▸ 输入条目

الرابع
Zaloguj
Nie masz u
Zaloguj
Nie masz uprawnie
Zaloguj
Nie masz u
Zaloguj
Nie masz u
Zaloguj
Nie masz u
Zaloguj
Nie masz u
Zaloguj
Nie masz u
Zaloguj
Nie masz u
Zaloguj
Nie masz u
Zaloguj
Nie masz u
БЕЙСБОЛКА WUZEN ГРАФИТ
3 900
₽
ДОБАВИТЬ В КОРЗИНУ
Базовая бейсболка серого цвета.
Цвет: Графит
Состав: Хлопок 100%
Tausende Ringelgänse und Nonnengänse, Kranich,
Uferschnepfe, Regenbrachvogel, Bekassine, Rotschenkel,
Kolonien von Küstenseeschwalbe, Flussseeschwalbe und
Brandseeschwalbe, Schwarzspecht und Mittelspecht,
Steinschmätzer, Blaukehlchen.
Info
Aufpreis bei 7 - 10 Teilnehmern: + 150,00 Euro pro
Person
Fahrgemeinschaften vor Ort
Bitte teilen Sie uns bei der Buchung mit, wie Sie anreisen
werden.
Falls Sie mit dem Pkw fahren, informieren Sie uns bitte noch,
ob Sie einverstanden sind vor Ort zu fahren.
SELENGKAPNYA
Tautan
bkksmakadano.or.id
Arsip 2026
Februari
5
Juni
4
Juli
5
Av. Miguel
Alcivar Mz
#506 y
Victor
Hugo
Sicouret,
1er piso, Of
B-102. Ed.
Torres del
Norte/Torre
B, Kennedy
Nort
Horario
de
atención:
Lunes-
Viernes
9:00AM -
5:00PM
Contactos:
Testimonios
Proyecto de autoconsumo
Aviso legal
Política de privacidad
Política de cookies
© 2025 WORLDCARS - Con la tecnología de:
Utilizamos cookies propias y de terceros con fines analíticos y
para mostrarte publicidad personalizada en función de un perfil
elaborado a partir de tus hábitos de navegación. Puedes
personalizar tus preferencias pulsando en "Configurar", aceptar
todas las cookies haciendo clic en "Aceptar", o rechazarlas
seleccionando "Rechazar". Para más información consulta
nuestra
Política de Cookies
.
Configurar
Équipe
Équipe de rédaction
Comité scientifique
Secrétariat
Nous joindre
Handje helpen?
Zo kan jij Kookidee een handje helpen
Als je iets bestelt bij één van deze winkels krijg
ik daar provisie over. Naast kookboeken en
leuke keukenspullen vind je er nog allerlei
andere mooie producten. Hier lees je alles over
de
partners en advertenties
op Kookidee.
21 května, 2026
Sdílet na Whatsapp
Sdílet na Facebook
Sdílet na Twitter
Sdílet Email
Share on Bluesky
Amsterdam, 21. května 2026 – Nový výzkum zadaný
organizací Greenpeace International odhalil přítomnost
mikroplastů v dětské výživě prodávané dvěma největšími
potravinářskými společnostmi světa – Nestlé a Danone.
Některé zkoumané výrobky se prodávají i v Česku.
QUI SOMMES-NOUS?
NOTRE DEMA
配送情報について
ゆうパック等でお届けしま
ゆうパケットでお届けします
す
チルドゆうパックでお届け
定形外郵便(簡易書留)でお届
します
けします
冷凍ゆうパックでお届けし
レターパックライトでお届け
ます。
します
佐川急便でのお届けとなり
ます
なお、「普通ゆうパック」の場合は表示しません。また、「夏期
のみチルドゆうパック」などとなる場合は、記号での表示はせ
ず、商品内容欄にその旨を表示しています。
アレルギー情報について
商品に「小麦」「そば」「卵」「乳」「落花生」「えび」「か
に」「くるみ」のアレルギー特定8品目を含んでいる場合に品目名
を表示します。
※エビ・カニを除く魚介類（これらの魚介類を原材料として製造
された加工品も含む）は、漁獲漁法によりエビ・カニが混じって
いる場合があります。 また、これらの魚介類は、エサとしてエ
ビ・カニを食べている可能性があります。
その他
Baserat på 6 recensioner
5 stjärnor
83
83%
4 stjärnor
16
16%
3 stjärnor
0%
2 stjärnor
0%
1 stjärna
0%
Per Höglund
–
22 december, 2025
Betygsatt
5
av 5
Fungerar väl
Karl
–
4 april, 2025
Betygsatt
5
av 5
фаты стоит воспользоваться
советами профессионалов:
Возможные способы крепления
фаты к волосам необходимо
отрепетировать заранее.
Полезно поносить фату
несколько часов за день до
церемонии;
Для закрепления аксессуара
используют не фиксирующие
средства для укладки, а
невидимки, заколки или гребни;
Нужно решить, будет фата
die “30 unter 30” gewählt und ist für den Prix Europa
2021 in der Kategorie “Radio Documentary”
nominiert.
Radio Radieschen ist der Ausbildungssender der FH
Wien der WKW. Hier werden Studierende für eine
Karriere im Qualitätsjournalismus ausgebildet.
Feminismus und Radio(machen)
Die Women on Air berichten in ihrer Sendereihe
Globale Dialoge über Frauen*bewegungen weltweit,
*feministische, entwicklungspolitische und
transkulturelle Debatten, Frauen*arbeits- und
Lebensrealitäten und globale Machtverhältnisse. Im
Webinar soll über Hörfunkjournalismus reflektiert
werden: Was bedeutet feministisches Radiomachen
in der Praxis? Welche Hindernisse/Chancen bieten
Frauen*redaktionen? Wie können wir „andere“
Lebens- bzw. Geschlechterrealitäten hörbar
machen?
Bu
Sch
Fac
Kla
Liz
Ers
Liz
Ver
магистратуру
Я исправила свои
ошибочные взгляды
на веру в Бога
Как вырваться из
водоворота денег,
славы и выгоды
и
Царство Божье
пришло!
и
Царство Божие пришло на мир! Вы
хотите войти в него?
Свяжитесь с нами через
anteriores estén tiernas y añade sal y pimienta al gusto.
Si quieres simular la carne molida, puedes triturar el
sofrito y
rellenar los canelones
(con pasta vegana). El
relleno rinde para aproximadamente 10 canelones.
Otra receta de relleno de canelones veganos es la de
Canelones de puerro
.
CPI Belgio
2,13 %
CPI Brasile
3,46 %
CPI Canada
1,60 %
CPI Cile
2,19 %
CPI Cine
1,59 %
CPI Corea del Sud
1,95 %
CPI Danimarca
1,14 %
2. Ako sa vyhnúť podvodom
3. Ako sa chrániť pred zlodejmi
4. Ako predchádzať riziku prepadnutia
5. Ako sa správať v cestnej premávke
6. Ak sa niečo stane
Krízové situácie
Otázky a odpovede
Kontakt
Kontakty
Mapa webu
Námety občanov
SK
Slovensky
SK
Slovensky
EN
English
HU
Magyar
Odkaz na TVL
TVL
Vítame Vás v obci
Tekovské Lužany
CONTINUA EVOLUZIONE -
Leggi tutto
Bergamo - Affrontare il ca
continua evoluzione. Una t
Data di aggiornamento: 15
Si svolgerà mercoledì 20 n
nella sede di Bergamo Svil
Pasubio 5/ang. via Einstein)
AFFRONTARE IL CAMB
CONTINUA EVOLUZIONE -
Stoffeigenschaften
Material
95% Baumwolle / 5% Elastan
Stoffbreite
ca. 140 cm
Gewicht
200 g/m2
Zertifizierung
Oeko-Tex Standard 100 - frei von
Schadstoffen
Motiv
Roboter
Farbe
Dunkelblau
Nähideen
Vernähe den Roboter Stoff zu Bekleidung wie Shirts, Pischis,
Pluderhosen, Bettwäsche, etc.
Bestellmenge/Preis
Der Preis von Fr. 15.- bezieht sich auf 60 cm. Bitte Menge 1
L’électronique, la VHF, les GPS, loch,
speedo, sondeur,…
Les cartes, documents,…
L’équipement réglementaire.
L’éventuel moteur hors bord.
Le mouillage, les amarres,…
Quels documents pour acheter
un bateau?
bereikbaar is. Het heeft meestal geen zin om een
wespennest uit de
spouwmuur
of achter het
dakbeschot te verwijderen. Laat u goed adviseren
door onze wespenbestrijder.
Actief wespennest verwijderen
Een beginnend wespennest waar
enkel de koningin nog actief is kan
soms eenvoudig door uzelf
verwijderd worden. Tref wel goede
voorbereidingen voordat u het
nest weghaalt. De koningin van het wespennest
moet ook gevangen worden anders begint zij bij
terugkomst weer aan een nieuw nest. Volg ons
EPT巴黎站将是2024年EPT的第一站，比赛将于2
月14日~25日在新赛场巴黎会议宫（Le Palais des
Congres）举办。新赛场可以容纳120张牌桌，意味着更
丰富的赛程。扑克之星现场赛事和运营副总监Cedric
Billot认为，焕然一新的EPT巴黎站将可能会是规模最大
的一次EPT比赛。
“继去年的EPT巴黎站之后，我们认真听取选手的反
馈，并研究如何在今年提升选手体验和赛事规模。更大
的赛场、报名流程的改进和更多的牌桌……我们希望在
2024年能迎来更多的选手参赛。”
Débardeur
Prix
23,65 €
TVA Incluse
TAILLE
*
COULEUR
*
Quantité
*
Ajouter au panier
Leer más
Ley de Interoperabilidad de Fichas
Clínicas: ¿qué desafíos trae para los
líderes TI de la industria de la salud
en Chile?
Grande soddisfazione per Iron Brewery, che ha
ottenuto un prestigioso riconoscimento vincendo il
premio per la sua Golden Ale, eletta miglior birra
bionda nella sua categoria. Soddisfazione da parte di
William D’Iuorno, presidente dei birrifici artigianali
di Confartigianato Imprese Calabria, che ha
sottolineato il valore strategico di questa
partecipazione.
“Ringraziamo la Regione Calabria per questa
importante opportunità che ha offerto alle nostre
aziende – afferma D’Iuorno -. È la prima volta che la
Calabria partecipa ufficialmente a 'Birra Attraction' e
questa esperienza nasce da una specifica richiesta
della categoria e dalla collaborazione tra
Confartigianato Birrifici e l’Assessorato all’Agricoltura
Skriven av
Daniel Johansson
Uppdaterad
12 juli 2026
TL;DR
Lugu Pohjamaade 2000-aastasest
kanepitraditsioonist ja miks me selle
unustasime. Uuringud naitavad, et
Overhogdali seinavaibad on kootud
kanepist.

▸ 任务要求
把条目开头一直到含有“Falls Sie mit”的那一行重新写出，其中的“Kranich”替换为“Storch”，其余内容一律不动。

▸ 本题结果
الرابع
Zaloguj
Nie masz u
Zaloguj
Nie masz uprawnie
Zaloguj
Nie masz u
Zaloguj
Nie masz u
Zaloguj
Nie masz u
Zaloguj
Nie masz u
Zaloguj
Nie masz u
Zaloguj
Nie masz u
Zaloguj
Nie masz u
Zaloguj
Nie masz u
БЕЙСБОЛКА WUZEN ГРАФИТ
3 900
₽
ДОБАВИТЬ В КОРЗИНУ
Базовая бейсболка серого цвета.
Цвет: Графит
Состав: Хлопок 100%
Tausende Ringelgänse und Nonnengänse, Storch,
Uferschnepfe, Regenbrachvogel, Bekassine, Rotschenkel,
Kolonien von Küstenseeschwalbe, Flussseeschwalbe und
Brandseeschwalbe, Schwarzspecht und Mittelspecht,
Steinschmätzer, Blaukehlchen.
Info
Aufpreis bei 7 - 10 Teilnehmern: + 150,00 Euro pro
Person
Fahrgemeinschaften vor Ort
Bitte teilen Sie uns bei der Buchung mit, wie Sie anreisen
werden.
Falls Sie mit dem Pkw fahren, informieren Sie uns bitte noch,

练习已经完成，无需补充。